Antdabest11 · May 13, 2021, 1:13am

Are you still using the MSI Z390-A Pro.

ratimux · May 14, 2021, 5:48pm

Nope, why?

Johnnmarnell · June 29, 2021, 2:32pm

Not sure if this was fixed yet or not but I had similar issue where one GPU would drop. I found out which one it was took it out and put back in added power back, riser etc. The issue I think I had was the card was not fully pushed down on the bottom so I made sure it was pushed all the way in and tight. Restarted and so far its good. So maybe just take it out and put it back in.

cuancuan · February 12, 2022, 7:50am

Hi all,
I’m newbie in mining. I have the same problem, 1 gpu will detected error in few hours.
I already change the riser etc but still the same.

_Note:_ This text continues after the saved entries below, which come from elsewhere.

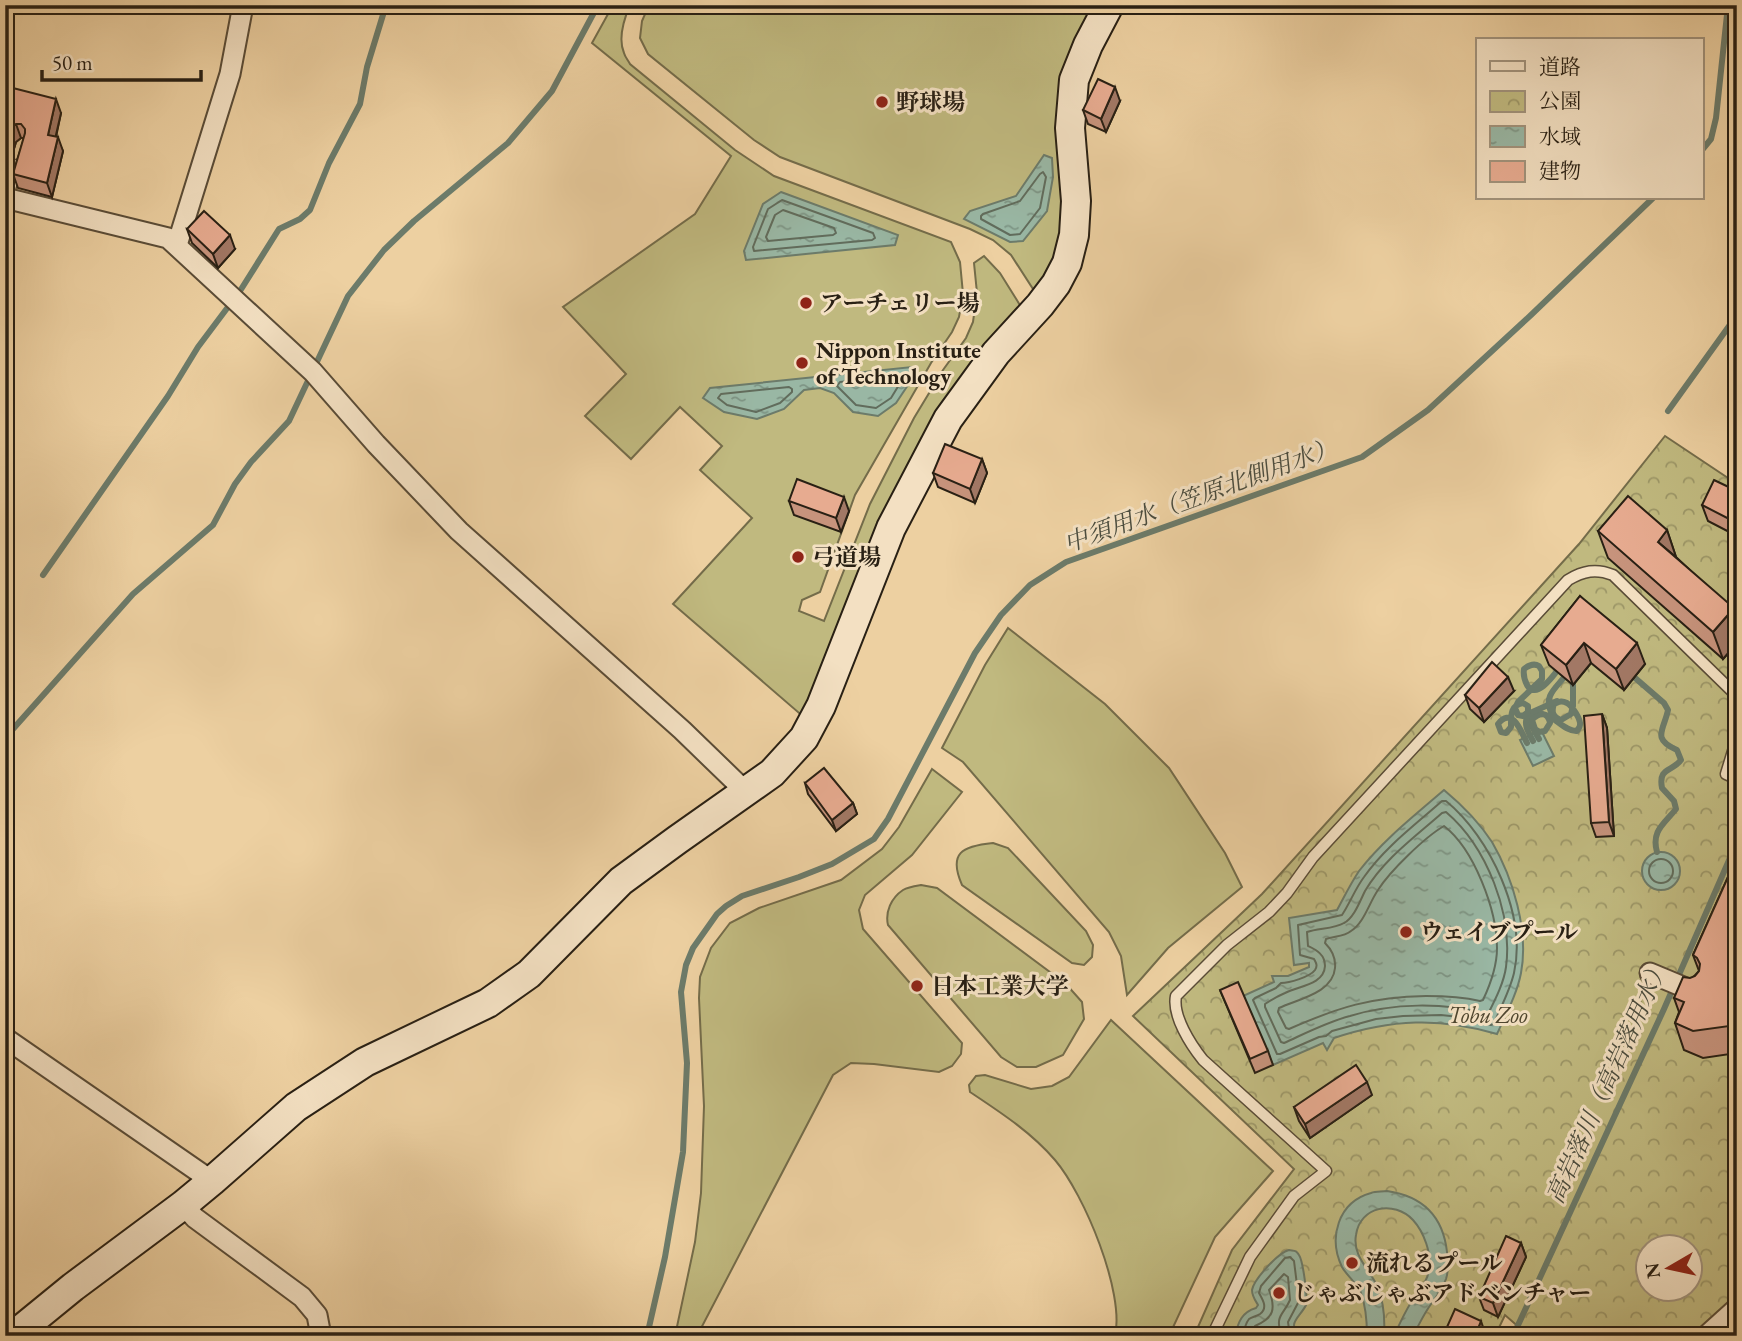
<svg xmlns="http://www.w3.org/2000/svg" width="1742" height="1341" font-family="'EB Garamond','Noto Serif JP',serif">
<style>
.green{fill:#c0b97f;stroke:#746c4a;stroke-width:2}
.park{fill:url(#park-crowns);stroke:#746c4a;stroke-width:2;fill-rule:evenodd}
.water{fill:url(#water-ripples);stroke:#6c7b6a;stroke-width:2}
.lines{fill:none;stroke-linecap:round;stroke-linejoin:round}
.shore{stroke:#616c5c;stroke-width:2}
.stream{stroke:#6c7b6a;stroke-width:6}
.lane-casing{stroke:#5a4c37;stroke-width:13}
.street-casing{stroke:#5a4c37;stroke-width:23}
.secondary-casing{stroke:#292014;stroke-width:32}
.lane{stroke:#f3e0c2;stroke-width:10}
.street{stroke:#f3e0c2;stroke-width:19}
.secondary{stroke:#f3e0c2;stroke-width:28}
.wall{fill:#c7937c;stroke:#292014;stroke-width:2}
.shaded-wall{fill:#a27865;stroke:#292014;stroke-width:2}
.building{fill:#e7ab90;stroke:#292014;stroke-width:2}
.poi-dot{fill:#8f2418;stroke:#f3e0c2;stroke-width:2.5}
.labels{text-anchor:middle;dominant-baseline:central;stroke-width:6;stroke-linejoin:round;paint-order:stroke}
.poi-label{font-size:23px;font-weight:bold;fill:#292014;stroke:#f3e0c2;text-anchor:start}
.park-label{font-size:23px;font-style:italic;fill:#4f462f;stroke:#f3e0c2}
.water-label{font-size:24px;font-style:italic;fill:#4b4d3f;stroke:#f3e0c2}
</style>
<defs>
<pattern id="park-crowns" width="20" height="18" patternUnits="userSpaceOnUse" patternTransform="scale(1.75)"><rect width="20" height="18" fill="#c0b97f"/><path d="M2 6a3 3 0 1 1 6 0M12 15a3 3 0 1 1 6 0" fill="none" stroke="#9c9667"/></pattern>
<pattern id="water-ripples" width="26" height="14" patternUnits="userSpaceOnUse" patternTransform="scale(1.75)"><rect width="26" height="14" fill="#99b7a4"/><path d="M2 4q2-2 4 0t4 0M15 11q2-2 4 0t4 0" fill="none" stroke="#7d9484"/></pattern>
</defs>
<rect width="100%" height="100%" fill="#edd0a1"/>
<filter id="stains"><feTurbulence type="fractalNoise" baseFrequency=".00286" numOctaves="4"/><feColorMatrix values="0 0 0 0 .2 0 0 0 0 .09 0 0 0 0 .02 0 0 0 .5 -.17"/></filter>
<radialGradient id="worn" r=".72"><stop offset=".6" stop-color="#630" stop-opacity="0"/><stop offset="1" stop-color="#630" stop-opacity=".3"/></radialGradient>
<!-- green -->
<g class="green">
<path d="M613,5H630C624,19 618,39 624,53C625,57 628,60 630,64L735,150L774,176L951,242L960,262L963,294L959,317L952,332L931,363L855,495L820,592L802,600L799,611L824,621L870,504L914,418L943,370L966,338L973,322L977,293L974,263L984,256L1000,273L1023,310L987,345L806,719L673,604L752,518L700,470L722,446L680,407L631,459L585,416L626,374L563,307L695,214L731,156L592,43Z"/>
<path d="M649,5H1100L1063,235L1052,264L1035,292L1011,255L993,240L970,229L780,157L754,140L648,54L640,38L642,21Z"/>
<path d="M1008,628L1105,704L1169,768L1225,853L1242,887L1168,948L1127,995L1121,956L1109,932L963,762L942,748L985,665Z"/>
<path d="M932,769L962,792L912,855L865,895L859,910L863,929L962,1043L961,1054L952,1066L939,1072L874,1064L851,1063L833,1075L697,1336H675L695,1242L701,1193L704,1106L699,998L700,977L711,948L730,923L759,908L841,880L882,849L899,827Z"/>
<path d="M993,843L1008,848L1086,931L1093,945L1092,957L1084,965L1072,963L962,885C948,853 962,846 993,843Z"/>
<path d="M921,885L937,888L1066,984L1082,1002L1084,1019L1063,1055L1036,1067H1017L1001,1057L888,925C885,912 891,898 903,890C908,887 915,886 921,885Z"/>
<path d="M1111,1020L1273,1171L1215,1237L1169,1336H1115C1125,1292 1084,1194 1055,1160C1031,1132 1000,1112 970,1092L969,1085L976,1076L985,1075L1031,1089L1052,1086L1069,1077Z"/>
</g>
<!-- park -->
<path class="park" d="M1665,436L1737,484V1336H1529L1505,1315L1495,1336H1194L1232,1250L1294,1169L1133,1016L1262,894L1579,544ZM1648,1246H1690V1288H1648Z"/>
<!-- water -->
<g class="water">
<path d="M1044,155L1052,158L1053,177L1047,211L1023,241L1010,242L964,219L970,211L1016,196Z"/>
<path d="M781,192L898,235L895,245L746,260L744,251L763,204Z"/>
<path d="M912,367L914,376L896,403L878,416L853,412L834,393L820,388L804,390L784,409L757,419L724,412L703,398L710,388Z"/>
<path d="M1541,730L1554,756L1533,766L1520,740Z"/>
<path d="M1444,790C1462,805 1479,822 1492,842C1513,878 1529,931 1521,973C1517,994 1506,1014 1497,1034C1440,1017 1391,1019 1334,1038L1327,1050L1323,1043L1273,1065L1243,996L1274,982L1272,976H1288L1309,967V963L1294,965L1289,918L1337,910C1344,897 1351,883 1359,871C1383,840 1415,815 1444,790Z"/>
<circle cx="1661" cy="871" r="19"/>
<path d="M1387,1191C1422,1196 1443,1216 1447,1252C1448,1260 1449,1270 1446,1279C1442,1290 1436,1297 1429,1307C1423,1316 1418,1326 1413,1336H1394C1400,1323 1406,1309 1414,1298C1421,1288 1427,1282 1429,1270C1432,1254 1424,1232 1413,1220C1394,1200 1360,1206 1356,1235C1352,1257 1371,1270 1378,1288C1384,1303 1385,1320 1384,1336H1367C1367,1321 1366,1307 1361,1293C1357,1283 1347,1276 1342,1267C1328,1238 1338,1202 1371,1193C1376,1191 1382,1192 1387,1191Z"/>
<path d="M1289,1250C1295,1251 1296,1250 1299,1255C1303,1261 1308,1298 1306,1305C1303,1312 1294,1319 1294,1325C1294,1328 1296,1332 1296,1336H1235C1238,1322 1242,1312 1256,1308L1258,1305C1255,1300 1252,1296 1252,1290C1254,1279 1279,1252 1289,1250Z"/>
</g>
<g class="lines">
<!-- shore -->
<g class="shore">
<path d="M1043,172L1046,177L1040,208L1020,234L1010,235L981,219V216L983,214L1020,201L1040,174Z"/>
<path d="M782,200L873,233L875,238L872,240L754,251L753,247L768,209Z"/>
<path d="M783,210L834,228L836,233L833,235L768,241L766,237L775,215Z"/>
<path d="M899,376L902,377V380L891,398L876,408L856,405L837,386L840,382Z"/>
<path d="M789,387L792,389V392L780,403L756,412L727,405L718,398L721,394Z"/>
<path d="M1442,801H1446C1490,837 1527,915 1514,973C1510,990 1501,1007 1494,1023L1491,1025L1469,1018L1441,1015L1403,1016L1376,1019L1332,1031L1326,1036L1319,1037L1280,1054H1277L1253,1000L1255,998L1276,988L1281,983C1289,983 1310,977 1315,970C1318,965 1316,963 1314,959L1300,955L1298,925L1342,915C1350,903 1355,889 1364,877C1385,847 1415,825 1442,801Z"/>
<path d="M1446,812C1487,847 1513,914 1506,967C1504,982 1496,998 1489,1012L1486,1014C1443,1002 1393,1003 1350,1016C1327,1022 1306,1033 1284,1043L1281,1042L1265,1007V1004C1271,1000 1278,996 1285,993C1298,986 1324,985 1325,966C1325,954 1316,950 1308,946L1307,932C1318,928 1334,929 1344,923C1354,918 1360,901 1365,891C1384,859 1415,837 1442,813Z"/>
<path d="M1444,826C1474,849 1497,910 1497,948C1497,966 1491,983 1483,1000L1480,1001C1463,997 1444,996 1426,996C1371,997 1339,1007 1289,1029L1286,1028L1278,1012L1279,1008C1298,999 1333,993 1335,968C1336,958 1332,950 1325,943L1326,939C1334,936 1344,937 1351,931C1364,923 1369,903 1378,890C1390,871 1425,837 1444,826Z"/>
<circle cx="1661" cy="871" r="12"/>
<path d="M1243,1336C1244,1330 1245,1324 1249,1319C1252,1317 1257,1316 1260,1314C1268,1308 1263,1300 1259,1293L1261,1286L1285,1258L1290,1257L1294,1261L1299,1301L1288,1322L1290,1336"/>
<path d="M1251,1336L1255,1326C1274,1318 1276,1309 1269,1290L1284,1274L1288,1277L1290,1300C1283,1316 1275,1314 1281,1336"/>
</g>
<!-- stream -->
<g class="stream">
<path d="M1702,150L1711,139L1716,118L1728,5"/>
<path d="M1668,411L1737,315"/>
<path d="M43,575L168,396L198,347L240,291L279,229L300,219L310,210L329,163L360,104L367,67L386,5"/>
<path d="M1634,677L1664,703L1668,710C1664,730 1651,739 1677,750L1681,760C1672,772 1658,767 1662,788L1674,801L1676,809C1664,824 1651,831 1657,852"/>
<path d="M1551,712C1543,696 1557,687 1566,675"/>
<path d="M5,738L133,594L213,525L235,484L251,462L289,421L348,296L384,250L414,221L508,143L552,91L598,5"/>
<path d="M1539,739L1531,725L1530,720C1537,710 1548,712 1550,723L1545,731L1539,732L1535,729L1532,720C1547,702 1560,732 1577,731C1578,729 1580,727 1580,725C1581,719 1572,706 1567,703C1561,700 1559,702 1554,704C1551,712 1553,717 1561,720L1571,714L1573,706V681"/>
<path d="M1533,741C1528,732 1523,724 1528,714L1557,701"/>
<path d="M1527,743C1521,731 1512,706 1498,724L1501,732L1506,733L1511,727C1511,716 1510,705 1523,703L1528,706V712L1523,716L1518,715L1515,708L1518,702L1542,679V671L1539,666C1534,663 1529,665 1524,669C1523,675 1524,679 1527,685C1536,701 1554,675 1560,667"/>
<path d="M647,1336L665,1257L683,1152L687,1063L681,992L686,965L693,948L717,914L726,906L742,896L799,877L832,864L874,839L888,819L975,653L1001,615L1030,585L1066,562L1362,457L1428,410L1531,315L1653,198"/>
<path d="M1513,1336L1664,1009L1737,842"/>
</g>
<defs>
<g id="lane">
<path d="M7,199L17,165"/>
<path d="M1737,738L1726,774L1737,779"/>
<path d="M1212,1336L1250,1257L1294,1196L1326,1171L1203,1060C1191,1045 1172,1016 1176,996L1227,945L1269,912L1287,893L1313,857L1568,580C1583,571 1596,568 1613,575L1737,696"/>
</g>
<g id="street">
<path d="M5,198L168,238L313,372L376,444L459,531L682,730L745,791"/>
<path d="M177,245L230,74L243,5"/>
<path d="M1650,973L1698,993"/>
<path d="M5,1038L212,1181"/>
<path d="M183,1205L195,1218L302,1297L317,1315L321,1336"/>
<path d="M1706,1336L1737,1308"/>
</g>
<path id="secondary" d="M13,1336L73,1287L183,1205L212,1181L296,1107L365,1062L488,1003L529,974L621,881L677,840L772,773L804,738L821,706L891,528L948,419L996,353L1040,305L1056,284L1067,263L1074,235L1076,201L1070,128L1074,80L1088,45L1109,5"/>
</defs>
<!-- lane casing -->
<use href="#lane" class="lane-casing"/>
<!-- street casing -->
<use href="#street" class="street-casing"/>
<!-- secondary casing -->
<use href="#secondary" class="secondary-casing"/>
<!-- lane -->
<use href="#lane" class="lane"/>
<!-- street -->
<use href="#street" class="street"/>
<!-- secondary -->
<use href="#secondary" class="secondary"/>
</g>
<!-- wall -->
<g class="wall">
<path d="M5,86L61,113L56,137L63,151L52,197L18,188L13,174L24,138H21L16,142L5,179Z"/>
<path d="M1120,101L1106,132L1088,124L1083,110Z"/>
<path d="M187,229L235,249L218,268L192,243Z"/>
<path d="M982,459L987,473L975,503L938,487L933,473Z"/>
<path d="M1737,491V536L1708,521L1702,505Z"/>
<path d="M789,501L849,511L841,532L794,515Z"/>
<path d="M1667,530L1676,557L1737,615V643L1723,659L1608,558L1598,531Z"/>
<path d="M1580,596L1645,664L1624,690L1591,663L1573,685L1549,665L1541,645Z"/>
<path d="M1514,691L1484,722L1470,709L1465,695Z"/>
<path d="M1602,714L1607,728L1614,836L1596,837L1591,823Z"/>
<path d="M805,783L853,803L857,814L836,831L808,794Z"/>
<path d="M1737,857V1053L1703,1058L1684,1050L1675,1023L1679,1012L1674,998L1699,971L1693,955Z"/>
<path d="M1220,990L1268,1051L1273,1065L1255,1073Z"/>
<path d="M1372,1095L1310,1138L1299,1121L1294,1107Z"/>
<path d="M1521,1243L1526,1257L1498,1317L1484,1310L1479,1297Z"/>
</g>
<!-- shaded-wall -->
<g class="shaded-wall">
<path d="M1115,87L1120,101L1106,132L1101,119Z"/>
<path d="M56,99L61,113L53,148L48,135Z"/>
<path d="M16,124L21,138L16,142L5,179V148L11,128Z"/>
<path d="M58,137L63,151L52,197L47,183Z"/>
<path d="M230,235L235,249L218,268L213,254Z"/>
<path d="M982,459L987,473L975,503L970,489Z"/>
<path d="M844,497L849,511L841,532L836,518Z"/>
<path d="M1667,530L1676,557L1658,542Z"/>
<path d="M1734,608L1737,615V643L1723,659L1713,632Z"/>
<path d="M1584,643L1591,663L1573,685L1566,665Z"/>
<path d="M1637,643L1645,664L1624,690L1616,669Z"/>
<path d="M1508,677L1514,691L1484,722L1479,708Z"/>
<path d="M1602,714L1607,728L1614,836L1609,822Z"/>
<path d="M853,803L857,814L836,831L832,820Z"/>
<path d="M1367,1082L1372,1095L1310,1138L1305,1124Z"/>
<path d="M1521,1243L1526,1257L1498,1317L1493,1303Z"/>
<path d="M1481,1321L1486,1336H1475Z"/>
</g>
<!-- building -->
<g class="building">
<path d="M1098,79L1115,87L1101,119L1083,110Z"/>
<path d="M5,86L56,99L48,135L58,137L47,183L13,174L25,133V129L21,124H16L11,128L5,148Z"/>
<path d="M204,211L230,235L213,254L187,229Z"/>
<path d="M945,444L982,459L970,489L933,473Z"/>
<path d="M797,479L844,497L836,518L789,501Z"/>
<path d="M1714,480L1737,491V523L1702,505Z"/>
<path d="M1628,496L1667,530L1658,542L1734,608L1713,632L1598,531Z"/>
<path d="M1580,596L1637,643L1616,669L1584,643L1566,665L1541,645Z"/>
<path d="M1492,662L1508,677L1479,708L1465,695Z"/>
<path d="M1602,714L1609,822L1591,823L1584,716Z"/>
<path d="M824,768L853,803L832,820L805,783Z"/>
<path d="M1737,857V1025L1693,1031L1675,1023L1684,1002L1674,998L1683,977L1690,978L1695,976L1699,971L1700,964L1697,958L1693,955Z"/>
<path d="M1238,982L1268,1051L1250,1059L1220,990Z"/>
<path d="M1356,1065L1367,1082L1305,1124L1294,1107Z"/>
<path d="M1506,1236L1521,1243L1493,1303L1479,1297Z"/>
<path d="M1455,1309L1481,1321L1475,1336H1443Z"/>
</g>
<!-- markers -->
<g class="poi-dot">
<circle cx="882" cy="102" r="7"/>
<circle cx="806" cy="303" r="7"/>
<circle cx="802" cy="363" r="7"/>
<circle cx="798" cy="557" r="7"/>
<circle cx="1406" cy="932" r="7"/>
<circle cx="917" cy="986" r="7"/>
<circle cx="1352" cy="1263" r="7"/>
<circle cx="1279" cy="1293" r="7"/>
</g>
<g class="labels">
<!-- poi labels -->
<g class="poi-label">
<text x="896" y="102">野球場</text>
<text x="820" y="303">アーチェリー場</text>
<text x="816" y="350">Nippon Institute<tspan x="816" dy="26">of Technology</tspan></text>
<text x="812" y="557">弓道場</text>
<text x="1420" y="932">ウェイブプール</text>
<text x="931" y="986">日本工業大学</text>
<text x="1366" y="1263">流れるプール</text>
<text x="1293" y="1293">じゃぶじゃぶアドベンチャー</text>
</g>
<!-- park labels -->
<g class="park-label">
<text x="1488" y="1015">Tobu Zoo</text>
</g>
<!-- water labels -->
<g class="water-label">
<text transform="translate(1200 495) rotate(-20)">中須用水（笠原北側用水）</text>
<text transform="translate(1607 1081) rotate(-66)">高岩落川（高岩落用水）</text>
</g>
</g>
<!-- margin -->
<rect width="1742" height="1341" fill="none" stroke="#edd0a1" stroke-width="28"/>
<rect x="7" y="7" width="1728" height="1327" fill="none" stroke="#292014" stroke-width="3.5"/>
<rect x="14" y="14" width="1714" height="1313" fill="none" stroke="#292014" stroke-width="2"/>
<!-- legend -->
<rect x="1476" y="38" width="228" height="161" fill="#f3e0c2" stroke="#a2937c" stroke-width="2"/>
<rect x="1490" y="61" width="35" height="10" fill="#f3e0c2" stroke="#a2937c" stroke-width="2"/>
<text x="1539" y="74" font-size="21" fill="#292014">道路</text>
<rect x="1490" y="91" width="35" height="21" fill="url(#park-crowns)" stroke="#a2937c" stroke-width="2"/>
<text x="1539" y="108" font-size="21" fill="#292014">公園</text>
<rect x="1490" y="126" width="35" height="21" fill="url(#water-ripples)" stroke="#a2937c" stroke-width="2"/>
<text x="1539" y="144" font-size="21" fill="#292014">水域</text>
<rect x="1490" y="161" width="35" height="21" fill="#e7ab90" stroke="#a2937c" stroke-width="2"/>
<text x="1539" y="178" font-size="21" fill="#292014">建物</text>
<!-- north arrow -->
<g transform="translate(1669 1268) rotate(261)"><circle r="33" fill="#f3e0c2" stroke="#a2937c" stroke-width="2"/>
<path d="M0-5L12 26L0 18L-12 26Z" fill="#8f2418"/>
<text y="-10" font-size="19" font-weight="bold" text-anchor="middle" fill="#292014">N</text>
</g>
<!-- scale -->
<path d="M42 70v10h159v-10" fill="none" stroke="#292014" stroke-width="3.5"/>
<text x="52" y="70" font-size="21" fill="#292014" stroke="#f3e0c2" stroke-width="5" paint-order="stroke">50 m</text>
<rect width="100%" height="100%" filter="url(#stains)"/>
<rect width="100%" height="100%" fill="url(#worn)"/>
</svg>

I confused about the error. Logically, if it error ( not mining ) why all the gpu still hot. And then i use power meter, the result is power consumed the same as 6 gpu power. And the reported hashrate & realtime hashrate also the same amount as 6 gpu.

Anyone already resolve this problem?

system · April 4, 2023, 10:51pm

This topic was automatically closed 416 days after the last reply. New replies are no longer allowed.